**ACTIVITY**
In the forum exchange, what did Petra42 first attribute the ghosting to?

**EXERCISE PASSAGE**

Percypigspjs · 20/08/2025 07:55

Petra42 · 19/08/2025 23:01

@Percypigspjs I guess with the ghosting thing, i attributed it to a shutdown. However it just seemed like when he wasn't happy, he disappeared then I was scrambling a bit. This wasn't common but certainly seems to be with big things. On the whole, we were so happy that I made allowances however I just think now I couldnt be with someone who has form with things like this

Yeah I think we live and we learn. We are all happy when one person makes all the allowances. Happens in friendships until the person making the allowances gets fed up and without all those allowances there really isn’t much. I don’t think we can comprehend the level of selfishness in some people.

**LISTED ENTRIES**
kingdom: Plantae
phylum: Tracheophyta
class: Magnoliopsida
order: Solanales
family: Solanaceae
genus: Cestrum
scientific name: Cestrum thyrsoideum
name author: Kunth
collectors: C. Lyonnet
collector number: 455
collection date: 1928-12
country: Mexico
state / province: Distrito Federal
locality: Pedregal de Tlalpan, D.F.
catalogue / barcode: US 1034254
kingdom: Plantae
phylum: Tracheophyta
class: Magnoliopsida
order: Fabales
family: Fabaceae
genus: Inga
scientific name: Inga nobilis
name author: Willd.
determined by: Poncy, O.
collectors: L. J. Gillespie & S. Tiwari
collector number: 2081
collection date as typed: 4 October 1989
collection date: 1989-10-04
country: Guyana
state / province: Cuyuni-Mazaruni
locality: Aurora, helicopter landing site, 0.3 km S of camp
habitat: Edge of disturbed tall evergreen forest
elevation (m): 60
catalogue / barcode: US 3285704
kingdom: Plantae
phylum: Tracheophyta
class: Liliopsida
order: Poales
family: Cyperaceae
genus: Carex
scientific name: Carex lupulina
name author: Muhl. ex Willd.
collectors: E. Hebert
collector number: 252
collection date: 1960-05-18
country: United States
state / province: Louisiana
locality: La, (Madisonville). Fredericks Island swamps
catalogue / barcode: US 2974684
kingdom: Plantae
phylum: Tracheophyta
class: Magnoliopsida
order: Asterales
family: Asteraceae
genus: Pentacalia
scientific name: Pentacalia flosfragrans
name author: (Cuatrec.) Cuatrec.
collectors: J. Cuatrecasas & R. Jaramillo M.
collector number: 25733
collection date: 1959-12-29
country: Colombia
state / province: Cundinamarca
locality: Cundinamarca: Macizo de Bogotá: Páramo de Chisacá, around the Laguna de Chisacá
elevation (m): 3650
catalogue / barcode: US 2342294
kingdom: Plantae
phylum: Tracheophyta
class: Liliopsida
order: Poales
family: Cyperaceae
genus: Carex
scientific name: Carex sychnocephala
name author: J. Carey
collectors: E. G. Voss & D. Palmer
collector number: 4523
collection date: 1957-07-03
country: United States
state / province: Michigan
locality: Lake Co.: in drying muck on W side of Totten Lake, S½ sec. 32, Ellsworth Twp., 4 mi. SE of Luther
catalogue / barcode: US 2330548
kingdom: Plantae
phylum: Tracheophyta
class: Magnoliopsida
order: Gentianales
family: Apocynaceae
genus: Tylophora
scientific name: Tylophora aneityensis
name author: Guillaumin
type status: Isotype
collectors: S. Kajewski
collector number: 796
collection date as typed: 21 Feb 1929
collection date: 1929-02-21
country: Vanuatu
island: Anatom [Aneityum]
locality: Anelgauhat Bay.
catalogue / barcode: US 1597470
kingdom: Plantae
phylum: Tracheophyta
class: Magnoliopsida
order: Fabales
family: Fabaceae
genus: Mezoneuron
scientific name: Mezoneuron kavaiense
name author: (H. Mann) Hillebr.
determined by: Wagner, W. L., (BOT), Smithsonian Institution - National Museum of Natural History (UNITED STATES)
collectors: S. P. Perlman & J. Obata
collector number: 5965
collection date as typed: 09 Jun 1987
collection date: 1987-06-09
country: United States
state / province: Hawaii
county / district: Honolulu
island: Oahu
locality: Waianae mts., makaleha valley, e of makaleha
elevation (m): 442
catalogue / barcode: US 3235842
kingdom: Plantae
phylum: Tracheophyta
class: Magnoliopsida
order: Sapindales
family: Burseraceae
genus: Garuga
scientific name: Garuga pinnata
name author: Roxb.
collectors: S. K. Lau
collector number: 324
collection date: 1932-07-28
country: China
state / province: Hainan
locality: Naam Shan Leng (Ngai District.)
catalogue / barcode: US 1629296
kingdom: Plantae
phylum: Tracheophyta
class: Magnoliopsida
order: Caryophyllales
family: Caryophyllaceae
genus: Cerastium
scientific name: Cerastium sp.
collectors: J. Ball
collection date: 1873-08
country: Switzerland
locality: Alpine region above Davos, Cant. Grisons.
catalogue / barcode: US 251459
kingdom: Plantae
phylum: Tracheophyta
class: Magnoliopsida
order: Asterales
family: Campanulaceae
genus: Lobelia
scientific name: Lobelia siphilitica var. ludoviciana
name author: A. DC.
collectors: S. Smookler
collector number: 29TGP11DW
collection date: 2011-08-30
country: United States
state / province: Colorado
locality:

**ANSWER SPACE**
A shutdown.